Saturday, April 4, 2015
CHOCOLATE - POST BY JULIET WALDRON
It’s almost Easter—time for those delicious chocolate eggs and bunnies—so that’s what I’m going to talk about.
Chocolate has a long history. It has only been available to Europeans for 500 years, the commodity passed from the Aztecs to their Spanish Conquerors. In Spain, it was for the first time mixed with sugar, cinnamon, vanilla, cloves and allspice, which changed it from the bitter, hot pepper tonic beloved by the Indians, to a sweet treat. The royal court kept it to themselves for over a hundred years, but when a daughter of Philip of Spain married Louis XIII in 1615, she brought a chest of chocolate as part of her dowry. Like all exotic substances, Europeans originally promoted the new drink as an aphrodisiac.
It wasn’t until 1657 that London would see its first chocolate house. The fad moved in a big way to Austria, following the Habsburg royal court’s 1711 dynastic move from Madrid to Vienna. The production method remained laborious, and here I’ll quote the chocolate maker for Colonial Williamsburg:
The chocolate production process involves “roasting cocoa beans, shelling them, crushing them in a large mixing bowl and transferring them to a heated grinding stone. Using an iron rolling pin, the cocoa beans are ground into a liquid and sugar and spices are added.” 18th-century chocolate would taste bitter to us, and gritty, too, because it’s impossible to grind the particles sufficiently fine using by-hand processes. Each month the chocolate would have a slightly different texture and flavor, because the flavor profiles of the beans are always changing.
It’s the social aspect of the new drink that I find most interesting. Chocolate remained a luxury until the middle of the 19th Century. Lorenzo DaPonte, “poet” to Mozart, wrote a telling scene for the character “Despina” in their last collaboration, Cosi Fan Tutte.
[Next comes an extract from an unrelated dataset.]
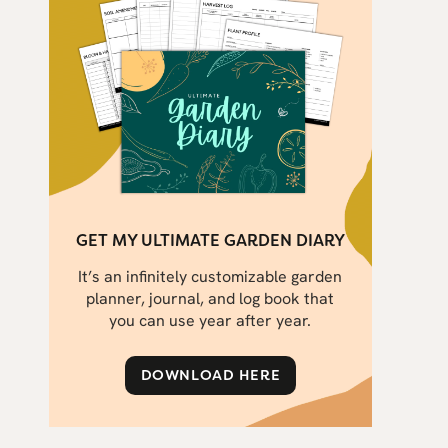
GET MY ULTIMATE GARDEN DIARY
It’s an infinitely customizable garden
planner, journal, and log book that
you can use year after year.
DOWNLOAD HERE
Despina—who is the definition of “saucy”--is on her way to her spoiled, silly mistresses’ room carrying a fragrant treat she has never tasted.
“There’s nothing more miserable than being a maid.
From morning till night you’re busy, you’re sweating and slaving
And then when you’re done, there’s nothing left for you.
I’ve been stirring this for half an hour:
The chocolate’s ready and
all I can do is stand here with my tongue hanging out!
My dear young ladies, you get the substance
And I get the smell!
By God, I’m going to try it!”
She then drinks straight from the spout before exclaiming:
“Oh, how delicious it is!”
How glad I am that times have changed, and that Milton Hershey, the Henry Ford of the chocolate business, found a way to make this delightful treat available to everyone!